Un dirigeant confronté à des difficultés financières doit adopter une attitude irréprochable pour éviter toute mise en cause pénale. Plusieurs mesures concrètes permettent de se prémunir.

Tenir une comptabilité rigoureuse et à jour. La tenue d’une comptabilité conforme aux obligations légales est la première ligne de défense. Tout manquement, même involontaire, peut être interprété à charge dans le cadre d’une procédure collective.

Ne procéder à aucun transfert de biens suspect. Tout mouvement financier ou patrimonial entre l’entreprise et des tiers liés (sociétés du groupe, proches, comptes personnels) doit être justifié par un intérêt social légitime et documenté.

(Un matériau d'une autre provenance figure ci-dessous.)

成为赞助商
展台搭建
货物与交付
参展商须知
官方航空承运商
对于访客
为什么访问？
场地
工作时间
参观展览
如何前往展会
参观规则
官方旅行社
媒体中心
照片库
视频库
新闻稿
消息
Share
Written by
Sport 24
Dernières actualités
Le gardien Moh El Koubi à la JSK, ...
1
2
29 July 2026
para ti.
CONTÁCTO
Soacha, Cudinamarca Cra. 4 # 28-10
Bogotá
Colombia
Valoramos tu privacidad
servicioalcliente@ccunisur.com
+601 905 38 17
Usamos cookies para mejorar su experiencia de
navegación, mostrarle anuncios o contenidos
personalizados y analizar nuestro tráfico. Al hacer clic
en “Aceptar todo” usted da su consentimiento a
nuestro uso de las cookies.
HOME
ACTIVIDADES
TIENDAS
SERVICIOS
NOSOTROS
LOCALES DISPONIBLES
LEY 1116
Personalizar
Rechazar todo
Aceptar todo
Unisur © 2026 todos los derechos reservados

Déclarer la cessation des paiements dans les délais légaux. Le dirigeant dispose d’un délai de 45 jours après la cessation des paiements pour effectuer cette déclaration auprès du tribunal compétent. Un retard dans cette démarche peut constituer un indice de mauvaise foi.

Se faire accompagner par des professionnels. Le recours à un expert-comptable et à un avocat spécialisé en droit des entreprises en difficulté est vivement recommandé dès les premiers signes de tension financière.

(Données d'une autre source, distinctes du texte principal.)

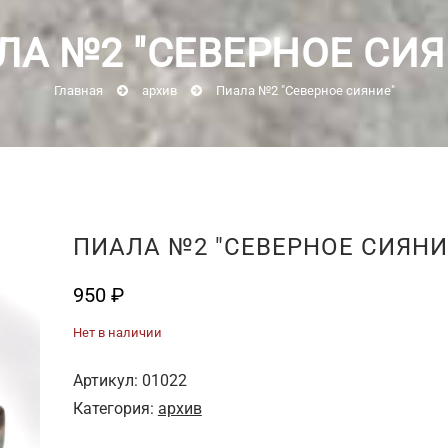
ЛА №2 "СЕВЕРНОЕ СИЯ
Главная
архив
Пиала №2 "Северное сияние"
ПИАЛА №2 "СЕВЕРНОЕ СИЯНИ
950
₽
Нет в наличии
Артикул:
01022
Категория:
архив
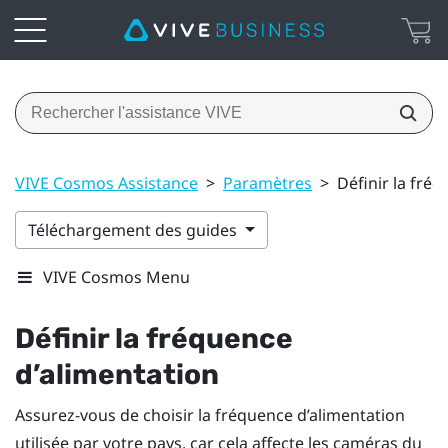
VIVE Cosmos Assistance
>
Paramètres
>
Définir la fré
Téléchargement des guides
VIVE Cosmos Menu
Définir la fréquence
d’alimentation
Assurez-vous de choisir la fréquence d’alimentation
utilisée par votre pays, car cela affecte les caméras du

Documenter toutes les décisions de gestion. Chaque décision stratégique doit être formalisée (procès-verbaux, courriers, rapports) pour démontrer, le cas échéant, que les choix effectués répondaient à l’intérêt de l’entreprise.

Synthèse : les points essentiels à retenir sur la banqueroute

La banqueroute est un délit pénal grave qui se distingue fondamentalement de la faillite classique par son caractère intentionnel et frauduleux. Ses conséquences touchent la liberté individuelle, le patrimoine et la carrière professionnelle du dirigeant.

Les deux conditions indispensables à sa qualification sont l’ouverture d’une procédure collective et la réalisation d’au moins un des cinq actes constitutifs prévus par l’article L.654-2 du Code de commerce.

Les sanctions sont lourdes : jusqu’à 7 ans d’emprisonnement et 100 000 euros d’amende, auxquels peuvent s’ajouter des interdictions professionnelles et des condamnations civiles.

Cette analyse permet de mesurer l’importance, pour tout dirigeant d’entreprise, de maintenir une gestion transparente et conforme à la réglementation, particulièrement lorsque l’entreprise traverse une période de difficulté financière. La prévention reste la meilleure protection face au risque pénal de banqueroute.